As an economics major, you’ll study some of the world’s most significant social problems such as poverty, unemployment, and the evolution of standards of living over time. To best approach these problems, you’ll study two different but interrelated fields: microeconomics, which provides tools to analyze the trade-offs that individuals and governments confront because of limited resources, and macroeconomics, which explores the sources of economic growth and the causes of recessions and inflation.
Exploration of the realities of economic life in the U.S. and how they correspond to the American Dream. Interdisciplinary perspectives from economics, sociology, and other areas of social inquiry. Emphasis on the consistency between empirical data and different concepts of the American Dream. Specific topics to include sources of economic growth and changing living standards, unemployment, impact of globalization on U.S. citizens, economic mobility, poverty and inequality, and social justice.

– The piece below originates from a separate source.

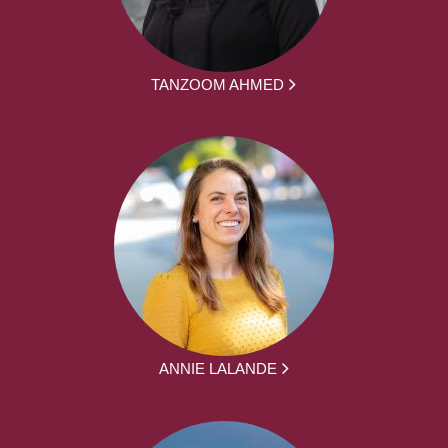
TANZOOM AHMED
ANNIE LALANDE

Behavioral economics is an effort to incorporate ideas from psychology into economic models of behavior. We will focus on popular experimental anomalies, including the Allais and Rabin paradoxes, ultimatum bargaining, the centipede and public goods contribution games. We will examine the extent to which these are consistent with standard economic theory and how they may contradict it. The primary focus will be a critical examination of psychological theories of non-standard preferences including loss aversion, probability weighting, reciprocity, fairness and present bias. Theories of incorrect beliefs and systematic biases such as money illusion and procrastination will be covered. Applications to the current economic crisis will also be discussed. The class will include an introduction to experimental methods in economics, including hands-on experience in the MISSEL laboratory.